Manhattan now has a 9.8 month supply of apartments for sale, which means it would take 9.8 months to sell all of the apartments on the market without any new listings, according to Brown Harris Stevens. “Any number over 6 months tells us there is too much supply and we are in a buyer’s market,” according to the Brown Harris Stevens report.

The falling prices and rising number of unsold apartments in Manhattan stand in contrast to the national real estate landscape, where continued tight supply continues to keep prices high. Brokers and real estate analysts say the strong prices in Manhattan post-Covid became unsustainable, and both buyers and sellers are finally capitulating to a higher interest rate environment.

The sun sets on the skyline of midtown Manhattan and the Empire State Building in New York City, as seen from Jersey City, New Jersey, on April 23, 2023.
Gary Hershorn | Corbis News | Getty Images

“The buyers and sellers resolve is weakening,” Miller said. “At a certain point, they can only wait so long before they feel like they have to make a move.”

With the gap narrowing between buyer and seller expectations, more deals are closing. There were 2,609 sales in the second quarter, up 12% from a year ago, according to the Douglas Elliman and Miller Samuel report. That marked the first sales rebound in two years.

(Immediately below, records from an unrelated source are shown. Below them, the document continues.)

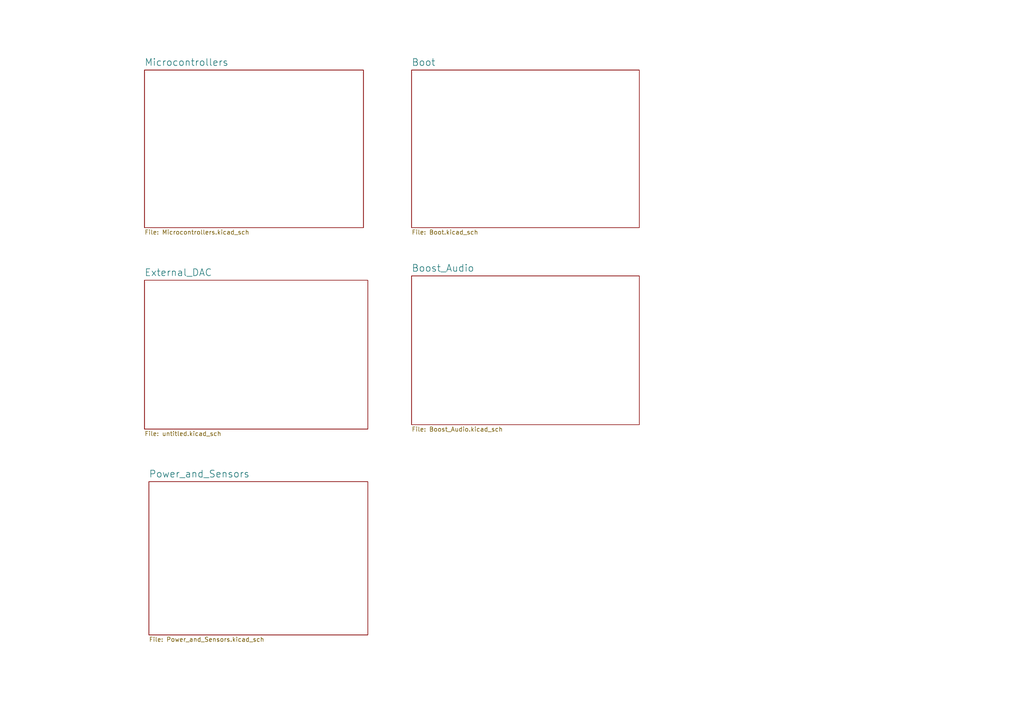
<source format=kicad_sch>
(kicad_sch (version 20230121) (generator eeschema)

  (uuid 5fa6a8c8-9ad6-4b48-aee7-61e4b0c7a157)

  (paper "A4")

  (lib_symbols
  )


  (sheet (at 43.18 139.7) (size 63.5 44.45) (fields_autoplaced)
    (stroke (width 0.1524) (type solid))
    (fill (color 0 0 0 0.0000))
    (uuid 06ef3357-2971-4ad6-a0af-a0ddd76277ec)
    (property "Sheetname" "Power_and_Sensors" (at 43.18 138.6234 0)
      (effects (font (size 2 2)) (justify left bottom))
    )
    (property "Sheetfile" "Power_and_Sensors.kicad_sch" (at 43.18 184.7346 0)
      (effects (font (size 1.27 1.27)) (justify left top))
    )
    (instances
      (project "PCB_Main_Final"
        (path "/5fa6a8c8-9ad6-4b48-aee7-61e4b0c7a157" (page "4"))
      )
    )
  )

  (sheet (at 119.38 20.32) (size 66.04 45.72) (fields_autoplaced)
    (stroke (width 0.1524) (type solid))
    (fill (color 0 0 0 0.0000))
    (uuid 5acdb9d0-82eb-43c5-a311-b1321d7746c8)
    (property "Sheetname" "Boot" (at 119.38 19.2434 0)
      (effects (font (size 2 2)) (justify left bottom))
    )
    (property "Sheetfile" "Boot.kicad_sch" (at 119.38 66.6246 0)
      (effects (font (size 1.27 1.27)) (justify left top))
    )
    (instances
      (project "PCB_Main_Final"
        (path "/5fa6a8c8-9ad6-4b48-aee7-61e4b0c7a157" (page "5"))
      )
    )
  )

  (sheet (at 41.91 81.28) (size 64.77 43.18) (fields_autoplaced)
    (stroke (width 0.1524) (type solid))
    (fill (color 0 0 0 0.0000))
    (uuid 8b7c8cc8-9480-405b-b5be-278f5e2d8027)
    (property "Sheetname" "External_DAC" (at 41.91 80.2034 0)
      (effects (font (size 2 2)) (justify left bottom))
    )
    (property "Sheetfile" "untitled.kicad_sch" (at 41.91 125.0446 0)
      (effects (font (size 1.27 1.27)) (justify left top))
    )
    (instances
      (project "PCB_Main_Final"
        (path "/5fa6a8c8-9ad6-4b48-aee7-61e4b0c7a157" (page "3"))
      )
    )
  )

  (sheet (at 41.91 20.32) (size 63.5 45.72) (fields_autoplaced)
    (stroke (width 0.1524) (type solid))
    (fill (color 0 0 0 0.0000))
    (uuid b81da27f-0b74-4b63-b489-33738d80b885)
    (property "Sheetname" "Microcontrollers" (at 41.91 19.2434 0)
      (effects (font (size 2 2)) (justify left bottom))
    )
    (property "Sheetfile" "Microcontrollers.kicad_sch" (at 41.91 66.6246 0)
      (effects (font (size 1.27 1.27)) (justify left top))
    )
    (instances
      (project "PCB_Main_Final"
        (path "/5fa6a8c8-9ad6-4b48-aee7-61e4b0c7a157" (page "2"))
      )
    )
  )

  (sheet (at 119.38 80.01) (size 66.04 43.18) (fields_autoplaced)
    (stroke (width 0.1524) (type solid))
    (fill (color 0 0 0 0.0000))
    (uuid bdf0f285-3102-40db-ae4c-716ea86a56c8)
    (property "Sheetname" "Boost_Audio" (at 119.38 78.9334 0)
      (effects (font (size 2 2)) (justify left bottom))
    )
    (property "Sheetfile" "Boost_Audio.kicad_sch" (at 119.38 123.7746 0)
      (effects (font (size 1.27 1.27)) (justify left top))
    )
    (instances
      (project "PCB_Main_Final"
        (path "/5fa6a8c8-9ad6-4b48-aee7-61e4b0c7a157" (page "6"))
      )
    )
  )

  (sheet_instances
    (path "/" (page "1"))
  )
)

</source>
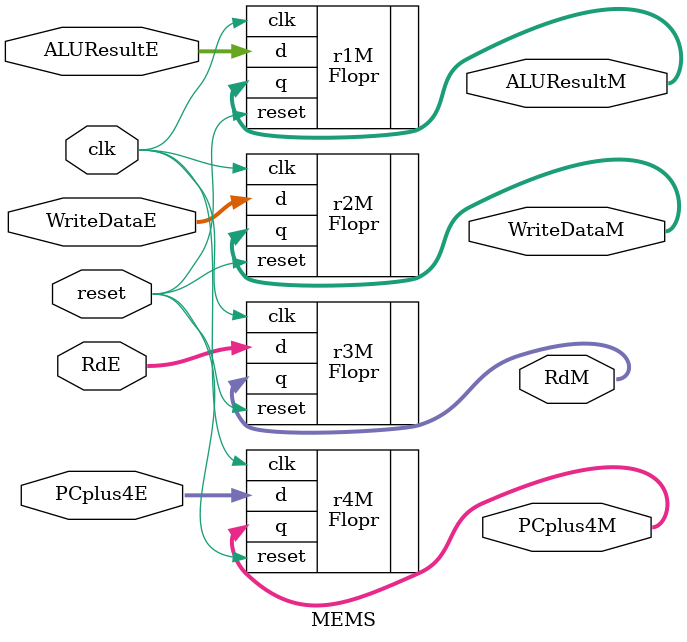
<source format=v>
`timescale 1ns / 1ps

module MEMS(
input 		 clk,reset,
input [31:0] ALUResultE,WriteDataE,PCplus4E,
input [4:0] RdE,

output [31:0] ALUResultM,WriteDataM,PCplus4M,
output [4:0] RdM
);

Flopr #(32) r1M(
	.clk(clk), 
	.reset(reset), 
	.d(ALUResultE), 
	
	.q(ALUResultM)
);
Flopr #(32) r2M(
	.clk(clk), 
	.reset(reset), 
	.d(WriteDataE), 
	
	.q(WriteDataM)
);
Flopr #(32) r3M(
	.clk(clk), 
	.reset(reset), 
	.d(RdE), 
	
	.q(RdM)
);
Flopr #(32) r4M(
	.clk(clk), 
	.reset(reset), 
	.d(PCplus4E), 
	
	.q(PCplus4M)
);

endmodule
</source>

“As the second quarter began, New York’s real estate market awakened from the doldrums in which it had languished for the first quarter of 2024. Deals in all price categories began to emerge,” said Frederick Warburg Peters, President Emeritus of Coldwell Banker Warburg.

High rents in Manhattan are also continuing to help sales. The average apartment rental price in May was still upward of $5,100 a month and rents tend to rise in the late summer. Many potential buyers who were waiting out the sales market in rentals are finally deciding to buy, hoping interest rates will start to come down at the end of 2024 or early 2025.

“If people were sitting on the fence, the high rents maybe helped push them into the sales market,” Miller said.

Still, mortgage rates have a more muted effect on Manhattan real estate than the rest of the country since most Manhattan sales are in cash. In the second quarter, 62% of deals were all cash.

While prices fell for all segments of the Manhattan real estate market, the high end is among the weakest, as the wealthy hold off on purchases until after the uncertainty of the elections. The median sale prices in the luxury segment — or the top 10% of the market — fell 11% in the second quarter, according to Miller Samuel. Listing inventory of luxury apartments surged 22%.

“With the high end, this weakness could be the beginning of a trend or just a one-off,” Miller said. “We will have to see what happens in the second half.”